┌─ THE RECORDS

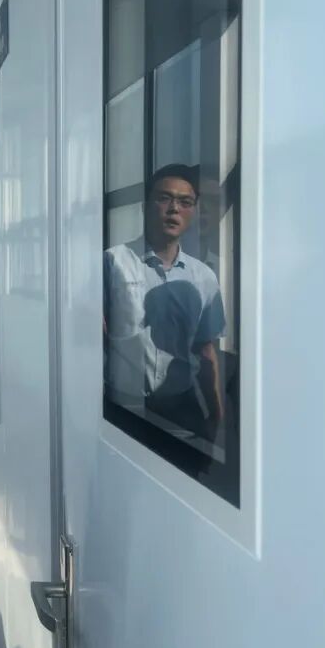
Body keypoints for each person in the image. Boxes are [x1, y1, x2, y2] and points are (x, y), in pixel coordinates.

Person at [104, 163, 226, 442]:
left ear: (193, 211)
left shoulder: (203, 277)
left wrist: (217, 413)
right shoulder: (113, 262)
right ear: (145, 206)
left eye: (185, 202)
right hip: (122, 404)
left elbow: (206, 351)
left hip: (182, 406)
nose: (174, 209)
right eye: (164, 198)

└─

Please set down every line of the listing verbatim, excluding its pictures.

ANSWER BOX
Body keypoints for each person in the image. Boxes are [x1, y1, x2, y2] and points are (x, y), in pixel coordinates.

Person at [104, 163, 226, 442]:
left ear: (193, 211)
left shoulder: (203, 277)
left wrist: (217, 413)
right shoulder: (113, 262)
right ear: (145, 206)
left eye: (185, 202)
right hip: (122, 404)
left elbow: (206, 351)
left hip: (182, 406)
nose: (174, 209)
right eye: (164, 198)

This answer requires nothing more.